START Data for this task

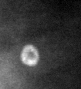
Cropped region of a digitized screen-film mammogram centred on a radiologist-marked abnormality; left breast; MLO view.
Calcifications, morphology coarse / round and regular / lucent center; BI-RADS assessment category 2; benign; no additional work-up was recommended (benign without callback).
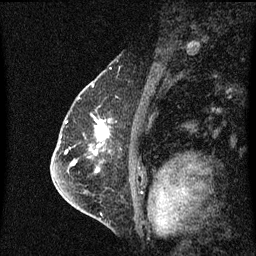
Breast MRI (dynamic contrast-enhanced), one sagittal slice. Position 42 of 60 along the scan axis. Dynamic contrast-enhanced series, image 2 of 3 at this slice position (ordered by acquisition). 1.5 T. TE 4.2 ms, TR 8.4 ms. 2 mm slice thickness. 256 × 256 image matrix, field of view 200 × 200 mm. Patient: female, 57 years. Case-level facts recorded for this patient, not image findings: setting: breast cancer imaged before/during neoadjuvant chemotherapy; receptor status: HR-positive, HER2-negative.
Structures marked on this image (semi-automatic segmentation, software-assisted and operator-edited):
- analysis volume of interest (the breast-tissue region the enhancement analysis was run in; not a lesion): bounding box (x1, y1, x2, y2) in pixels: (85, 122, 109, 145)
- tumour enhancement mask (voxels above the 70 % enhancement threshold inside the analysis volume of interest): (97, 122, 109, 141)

END Data for this task

> **Task statement**
Without the pictures, give back every record precisely as shown.

> **Task solution**
Cropped region of a digitized screen-film mammogram centred on a radiologist-marked abnormality; left breast; MLO view.
Calcifications, morphology coarse / round and regular / lucent center; BI-RADS assessment category 2; benign; no additional work-up was recommended (benign without callback).
Breast MRI (dynamic contrast-enhanced), one sagittal slice. Position 42 of 60 along the scan axis. Dynamic contrast-enhanced series, image 2 of 3 at this slice position (ordered by acquisition). 1.5 T. TE 4.2 ms, TR 8.4 ms. 2 mm slice thickness. 256 × 256 image matrix, field of view 200 × 200 mm. Patient: female, 57 years. Case-level facts recorded for this patient, not image findings: setting: breast cancer imaged before/during neoadjuvant chemotherapy; receptor status: HR-positive, HER2-negative.
Structures marked on this image (semi-automatic segmentation, software-assisted and operator-edited):
- analysis volume of interest (the breast-tissue region the enhancement analysis was run in; not a lesion): bounding box (x1, y1, x2, y2) in pixels: (85, 122, 109, 145)
- tumour enhancement mask (voxels above the 70 % enhancement threshold inside the analysis volume of interest): (97, 122, 109, 141)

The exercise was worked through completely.